The UI is deployed as a companion to Falcosidekick. Enable it in the values file:

webui:
  enabled: true
  replicaCount: 1
  redis:
    storageEnabled: true
    storageSize: 1Gi
    storageClass: hcloud-volumes

Access the UI via port-forward during incidents:

kubectl port-forward -n falco svc/falcosidekick-ui 2802:2802

Then open http://localhost:2802 in a browser. The UI shows a real-time event feed, priority breakdown, top triggered rules, and a timeline of alert volumes.

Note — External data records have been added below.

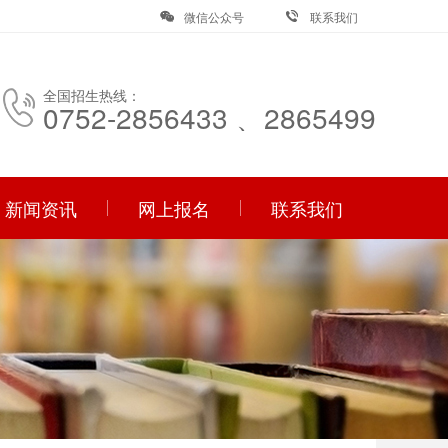
微信公众号
联系我们
全国招生热线：
0752-2856433 、2865499
新闻资讯
网上报名
联系我们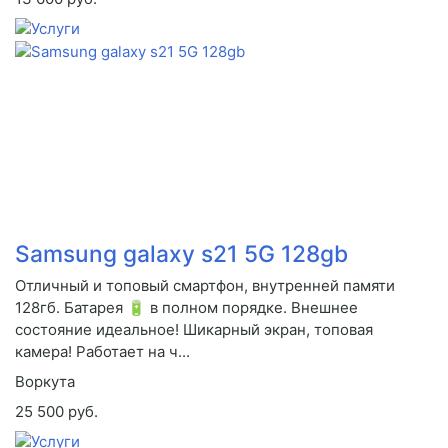
Samsung galaxy s21 5G 128gb
Отличный и топовый смартфон, внутренней памяти
128гб. Батарея 🔋 в полном порядке. Внешнее
состояние идеальное! Шикарный экран, топовая
камера! Работает на ч...
Воркута
25 500 руб.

Graylog HTTP input configuration¶

Graylog receives Falco alerts via a GELF HTTP input. Create a GELF HTTP input in Graylog on port 12201, then verify that Falcosidekick is delivering events:

curl -s http://graylog.golems.internal:12201/gelf \
  -H "Content-Type: application/json" \
  -d '{"version":"1.1","host":"test","short_message":"falco test","level":1}'

In Graylog, the events appear under the stream falco-alerts. Cheery has configured a saved search and two alert conditions on that stream: one that triggers if no Falco events have arrived for 10 minutes (which suggests Falco itself may be down), and one that triggers if more than 50 critical events arrive in a 5-minute window.

Grafana dashboard¶

A Grafana dashboard named “Falco Alert Rates” is deployed from the golem-trust/dashboards repository. It reads from the Prometheus metrics that Falcosidekick exposes on port 2801. The key panels are:

# Events total by priority (PromQL)
sum by (priority) (falcosidekick_inputs_total)

# Events per rule (top 10)
topk(10, sum by (rule) (falcosidekick_inputs_total))

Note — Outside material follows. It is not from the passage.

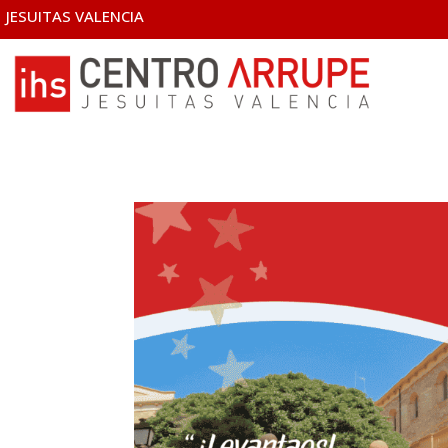
JESUITAS VALENCIA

# Throttled events (potential alert storm indicator)
falcosidekick_outputs_total{output="THROTTLING"}

The dashboard is provisioned automatically via Grafana’s configmap-based provisioning. If the panels show no data, verify that Prometheus is scraping the falcosidekick service on port 2801 by checking the Prometheus targets page.